Vicente Verdú
Lo diré más rudamente: una mujer que viste mal se hace al cabo insoportable. Una mujer que viste mal no por falta de medios económicos sino por falta de criterio estético. La falta de gusto para vestir supone una mutilación esencial y aplicada a las ropas que se visten se convierte en una lastimera manifestación de su autor. No es sólo desagrado el que produce una mujer mal vestida sino, ante todo, piedad; lástima por su minusvalía en el arte de la seducción lo que obliga a la otra parte a la condescendencia y al perdón.

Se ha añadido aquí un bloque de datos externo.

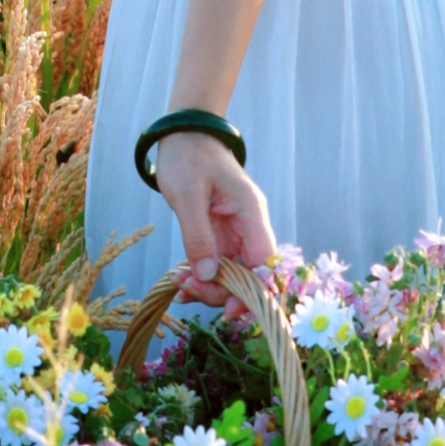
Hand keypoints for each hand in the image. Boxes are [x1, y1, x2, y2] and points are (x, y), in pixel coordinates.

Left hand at [153, 131, 276, 304]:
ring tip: (179, 286)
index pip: (264, 261)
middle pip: (251, 274)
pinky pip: (220, 265)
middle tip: (189, 292)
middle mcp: (251, 226)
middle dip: (223, 291)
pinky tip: (183, 284)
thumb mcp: (187, 196)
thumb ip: (197, 236)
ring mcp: (238, 232)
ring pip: (235, 274)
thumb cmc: (187, 158)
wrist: (184, 136)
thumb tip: (206, 275)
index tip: (228, 309)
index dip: (252, 289)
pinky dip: (203, 278)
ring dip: (210, 287)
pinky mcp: (223, 235)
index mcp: (251, 212)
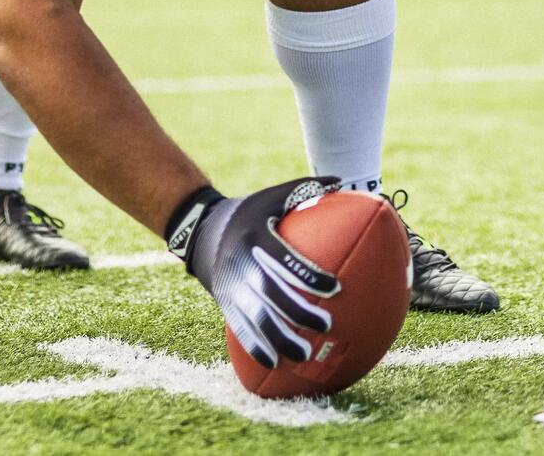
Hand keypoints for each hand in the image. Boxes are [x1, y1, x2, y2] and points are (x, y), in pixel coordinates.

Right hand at [166, 176, 339, 366]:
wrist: (202, 230)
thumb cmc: (249, 211)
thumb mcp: (271, 195)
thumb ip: (305, 188)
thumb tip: (341, 180)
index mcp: (254, 236)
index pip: (283, 259)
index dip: (308, 275)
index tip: (335, 289)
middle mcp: (240, 263)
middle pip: (269, 293)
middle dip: (297, 312)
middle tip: (326, 326)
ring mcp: (230, 286)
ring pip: (255, 318)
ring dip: (280, 339)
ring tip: (306, 355)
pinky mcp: (226, 302)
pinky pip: (241, 327)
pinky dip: (257, 346)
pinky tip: (275, 363)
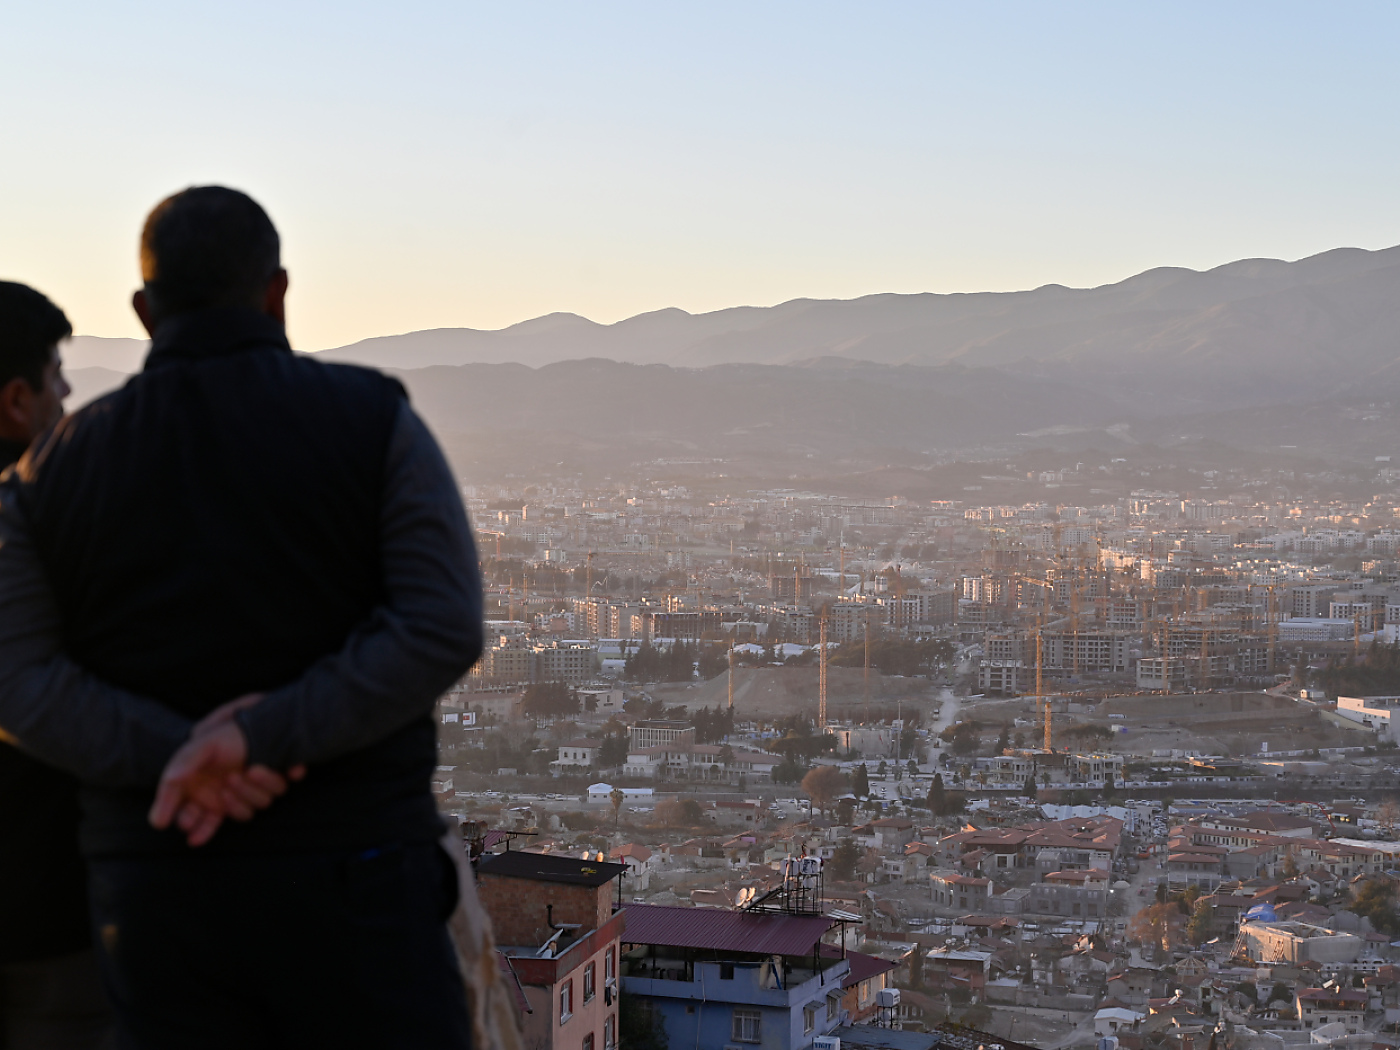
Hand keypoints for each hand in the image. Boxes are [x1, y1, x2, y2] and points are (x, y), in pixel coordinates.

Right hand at [148, 695, 305, 846]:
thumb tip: (156, 819)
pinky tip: (253, 769)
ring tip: (233, 776)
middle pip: (216, 821)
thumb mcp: (196, 750)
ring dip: (241, 795)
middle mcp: (220, 798)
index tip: (188, 821)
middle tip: (216, 794)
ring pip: (246, 812)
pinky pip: (268, 796)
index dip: (189, 823)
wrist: (254, 723)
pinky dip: (262, 784)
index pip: (189, 819)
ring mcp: (244, 795)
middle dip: (214, 816)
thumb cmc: (220, 738)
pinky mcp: (266, 788)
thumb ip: (177, 776)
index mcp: (198, 792)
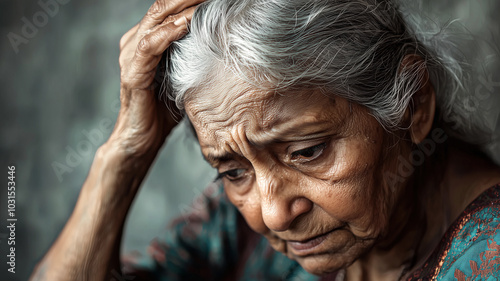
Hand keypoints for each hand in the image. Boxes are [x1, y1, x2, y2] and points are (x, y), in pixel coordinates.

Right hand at [111, 0, 202, 156]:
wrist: (142, 139)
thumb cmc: (164, 109)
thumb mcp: (183, 75)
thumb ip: (192, 55)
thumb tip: (221, 43)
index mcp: (147, 40)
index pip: (170, 8)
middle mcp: (136, 42)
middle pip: (163, 6)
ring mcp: (131, 56)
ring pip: (156, 19)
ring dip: (183, 7)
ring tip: (206, 0)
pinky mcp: (132, 73)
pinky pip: (150, 46)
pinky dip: (168, 32)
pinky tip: (186, 23)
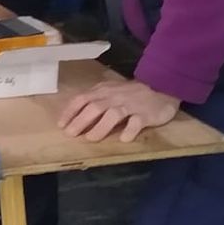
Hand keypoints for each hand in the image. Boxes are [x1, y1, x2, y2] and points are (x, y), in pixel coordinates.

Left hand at [59, 79, 180, 142]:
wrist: (162, 86)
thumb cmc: (132, 92)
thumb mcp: (111, 91)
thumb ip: (96, 100)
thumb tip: (76, 115)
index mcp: (103, 91)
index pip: (82, 99)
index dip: (70, 112)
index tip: (61, 125)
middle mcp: (114, 97)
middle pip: (94, 107)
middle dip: (80, 121)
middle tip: (71, 134)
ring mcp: (130, 105)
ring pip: (113, 114)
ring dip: (101, 127)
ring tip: (91, 139)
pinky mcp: (145, 114)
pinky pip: (136, 122)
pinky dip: (130, 130)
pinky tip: (124, 139)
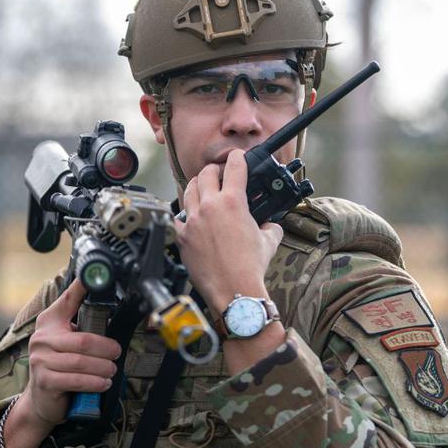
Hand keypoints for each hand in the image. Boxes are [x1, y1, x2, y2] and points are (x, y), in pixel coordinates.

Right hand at [21, 278, 121, 426]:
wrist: (41, 399)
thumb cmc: (60, 366)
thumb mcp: (67, 340)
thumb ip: (81, 324)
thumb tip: (104, 304)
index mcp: (49, 322)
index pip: (67, 300)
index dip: (80, 288)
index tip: (92, 278)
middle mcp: (41, 338)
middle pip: (83, 340)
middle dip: (106, 348)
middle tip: (116, 353)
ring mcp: (40, 361)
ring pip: (81, 362)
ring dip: (103, 367)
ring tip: (112, 369)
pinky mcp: (45, 381)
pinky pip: (76, 380)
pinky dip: (94, 382)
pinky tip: (103, 382)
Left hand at [174, 149, 283, 314]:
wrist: (234, 290)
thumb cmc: (250, 268)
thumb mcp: (269, 241)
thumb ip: (269, 226)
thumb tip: (269, 225)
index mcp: (234, 202)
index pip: (234, 167)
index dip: (238, 158)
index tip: (239, 156)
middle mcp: (210, 207)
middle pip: (206, 174)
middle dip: (214, 170)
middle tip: (219, 174)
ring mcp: (193, 221)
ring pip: (189, 191)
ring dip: (197, 185)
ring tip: (202, 188)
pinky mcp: (182, 237)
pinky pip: (177, 218)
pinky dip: (183, 215)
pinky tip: (189, 217)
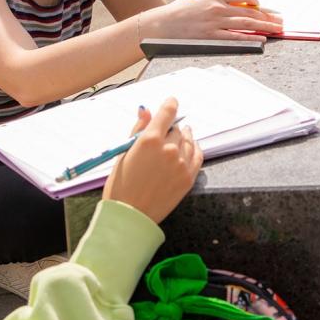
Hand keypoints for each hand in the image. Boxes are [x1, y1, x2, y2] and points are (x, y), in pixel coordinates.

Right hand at [102, 99, 201, 223]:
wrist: (130, 216)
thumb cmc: (121, 185)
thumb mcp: (124, 153)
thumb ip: (138, 130)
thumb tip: (145, 111)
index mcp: (150, 140)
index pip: (167, 112)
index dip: (170, 104)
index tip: (171, 102)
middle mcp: (169, 149)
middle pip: (177, 129)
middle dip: (170, 129)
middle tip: (164, 133)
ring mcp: (181, 163)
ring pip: (188, 140)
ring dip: (183, 137)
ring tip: (178, 138)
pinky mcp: (188, 177)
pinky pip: (198, 155)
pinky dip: (194, 149)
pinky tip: (189, 149)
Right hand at [141, 0, 282, 41]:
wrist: (160, 25)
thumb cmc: (178, 13)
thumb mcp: (198, 1)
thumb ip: (216, 2)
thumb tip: (236, 8)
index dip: (258, 2)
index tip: (265, 8)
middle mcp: (217, 7)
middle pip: (250, 11)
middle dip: (268, 16)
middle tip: (280, 20)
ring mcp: (215, 22)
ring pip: (247, 24)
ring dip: (265, 26)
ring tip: (277, 30)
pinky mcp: (211, 37)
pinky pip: (236, 38)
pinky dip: (251, 38)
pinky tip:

Pero ¿cómo sentirse excitado por quien nos comunica menesterosidad?
Es necesario un ejercicio de generosidad superlativo para superar la barrera de ese vacío, un desmedido esfuerzo por olvidar lo que obviamente no se olvida.
Finalmente, el esfuerzo por aceptar y amar a la amante feamente vestida conlleva un sacrificio que nunca se otorga gratuitamente, sin importar la buena disposición. Una cota de la pasión se despilfarra en ello, una buena porción del erotismo debe ser reconducido reflexivamente por conductos que no se hallaban en la entrega. Y, al cabo, el suculento pastel que se pierde cuando sus ropas no son emocionantes significa una pérdida de cuantiosa proporción. El amante decepcionado sólo se recupera con una gimnasia suplementaria que duda sobre su propia justificación. ¿Por qué rendirse a la fealdad? ¿Por qué no mantener la legítima reclamación a la belleza de las ropas? El vestido es tanto o más que la piel. Tanto como la voz e igual que al sentido que se le atribuye a la amante. Quien viste mal es un sinsensato y, con frecuencia, un malhadado. Va encaminado al error o reside en él. Se acomoda al despropósito y a la ofuscación. No dilucida y, en consecuencia, no será posible que nosotros, el amante, se sienta en verdad distinguido. Si es tan desatinada en su vestir ¿cómo no ha de serlo en el juzgar? Su amor sin singularidad vestimental parece un amor a granel, suscitado por la necesidad o por el hambre. Amor de necesidad y no de distinción. Ante él somos menos una golosina que un rancho. Un menú par llenar el apetito que un festín. De eso se deduce una decepción hacia el objeto amado y, de paso, hacia sí. Uno y otro se ven envueltos en la mediocridad del mal gusto o, lo que es peor, en la pestilente indiferencia del no gusto. El fin de la ilusión, el principio del hedor.